Return the passage of the travel blog entry about Cape Point exactly as it appears, from "Monday, October 3, 2011" down to "and Indian Oceans.".

**Reading passage:**
Segment Open
Monday, October 3, 2011

South Africa Day 4: Cape Point and the Cape of Good Hope

Blog Entry #25: South Africa Day 4: Cape Point and the Cape of Good Hope

Monday, September 26, 2011

Cape Peninsula from beach dunes along False Bay
Boulder Beach near Simon's Town

Taking advantage of having our rental car until the evening, we decided to detour to Cape Point, legendary meeting point of the Atlantic and Indian Oceans.     

                                                                                         Colorful coastal communities dot False Bay as the road turns south, including Simon’s Town, home to a second African Penguin colony and the South African Naval Museum.

The Atlantic and Indian oceans meet at the point where the warm-water Agulhas current coming from the Indian Ocean meets the cold water Benguela current coming north from the southern Atlantic and turns back on itself – a point that fluctuates between Cape Agulhas and Cape Point, the southernmost point of the Cape Peninsula.  While Cape Alguhas, some 150 km to the east is the true southernmost point of Africa, the Cape of Good Hope marks the southwesternmost point of the African continent.

Pat waiting patiently in rental car while Dan takes more photos

As Wikipedia notes, “When following the western side of the African coastline from the equator, however, the Cape of Good Hope marks the point where a ship begins to travel more eastward than southward. Thus the first rounding of the cape in 1488 by Portuguese explorer Bartolomeu Dias was a milestone in the attempts by the Portuguese to establish direct trade relations with the Far East. Dias called the cape Cabo das Tormentas. "Cape of Tempests" was the original name of the "Cape of Good Hope".  It has been home to over 650 shipwrecks in the past 400 years as ships hugged the coastline to try to avoid the “Roaring 40s Latitude” winds that churned the ocean to the south.
Segment Closed
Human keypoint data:
Segment Open
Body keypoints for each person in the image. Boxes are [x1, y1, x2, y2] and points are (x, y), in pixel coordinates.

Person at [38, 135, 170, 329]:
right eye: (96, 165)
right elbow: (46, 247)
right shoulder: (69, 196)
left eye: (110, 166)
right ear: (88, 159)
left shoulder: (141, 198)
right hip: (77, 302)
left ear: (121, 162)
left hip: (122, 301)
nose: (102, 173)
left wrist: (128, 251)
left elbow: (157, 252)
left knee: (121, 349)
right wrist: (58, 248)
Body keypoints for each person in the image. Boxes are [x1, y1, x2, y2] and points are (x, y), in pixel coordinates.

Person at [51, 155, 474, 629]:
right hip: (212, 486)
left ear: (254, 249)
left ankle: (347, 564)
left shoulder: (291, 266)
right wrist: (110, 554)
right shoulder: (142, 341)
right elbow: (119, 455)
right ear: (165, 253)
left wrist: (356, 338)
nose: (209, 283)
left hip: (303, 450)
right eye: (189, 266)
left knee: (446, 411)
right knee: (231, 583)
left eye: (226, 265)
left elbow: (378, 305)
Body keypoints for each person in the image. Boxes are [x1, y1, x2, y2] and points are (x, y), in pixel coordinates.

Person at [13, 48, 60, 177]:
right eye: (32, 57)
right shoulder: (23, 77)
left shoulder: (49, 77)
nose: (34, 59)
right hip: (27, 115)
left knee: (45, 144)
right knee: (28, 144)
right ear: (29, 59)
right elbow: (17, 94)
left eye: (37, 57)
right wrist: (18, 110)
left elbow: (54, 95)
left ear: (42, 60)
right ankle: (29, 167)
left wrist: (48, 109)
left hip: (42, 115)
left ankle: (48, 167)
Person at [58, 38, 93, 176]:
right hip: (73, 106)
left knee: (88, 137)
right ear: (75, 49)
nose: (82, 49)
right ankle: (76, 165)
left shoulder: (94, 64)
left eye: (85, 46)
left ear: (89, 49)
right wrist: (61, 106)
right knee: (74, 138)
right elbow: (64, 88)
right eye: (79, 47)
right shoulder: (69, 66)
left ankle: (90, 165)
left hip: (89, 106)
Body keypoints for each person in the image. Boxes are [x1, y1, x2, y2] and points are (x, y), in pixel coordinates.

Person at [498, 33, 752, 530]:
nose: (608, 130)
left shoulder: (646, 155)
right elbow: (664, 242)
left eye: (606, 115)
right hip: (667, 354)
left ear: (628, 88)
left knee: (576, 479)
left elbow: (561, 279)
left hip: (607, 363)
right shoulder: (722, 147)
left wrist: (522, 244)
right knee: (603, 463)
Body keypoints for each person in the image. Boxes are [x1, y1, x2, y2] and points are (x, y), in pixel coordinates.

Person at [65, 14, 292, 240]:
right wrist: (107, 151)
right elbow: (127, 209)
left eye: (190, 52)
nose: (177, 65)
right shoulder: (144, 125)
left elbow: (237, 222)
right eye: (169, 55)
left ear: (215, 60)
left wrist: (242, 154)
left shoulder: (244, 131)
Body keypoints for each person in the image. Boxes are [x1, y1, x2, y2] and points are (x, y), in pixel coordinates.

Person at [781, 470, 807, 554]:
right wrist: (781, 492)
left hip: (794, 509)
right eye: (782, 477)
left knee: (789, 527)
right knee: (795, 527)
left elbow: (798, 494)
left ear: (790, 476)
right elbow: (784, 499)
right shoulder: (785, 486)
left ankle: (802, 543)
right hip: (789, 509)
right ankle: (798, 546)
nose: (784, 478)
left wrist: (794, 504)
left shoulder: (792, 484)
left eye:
Segment Closed
**Your solution:**
Monday, October 3, 2011

South Africa Day 4: Cape Point and the Cape of Good Hope

Blog Entry #25: South Africa Day 4: Cape Point and the Cape of Good Hope

Monday, September 26, 2011

Cape Peninsula from beach dunes along False Bay
Boulder Beach near Simon's Town

Taking advantage of having our rental car until the evening, we decided to detour to Cape Point, legendary meeting point of the Atlantic and Indian Oceans.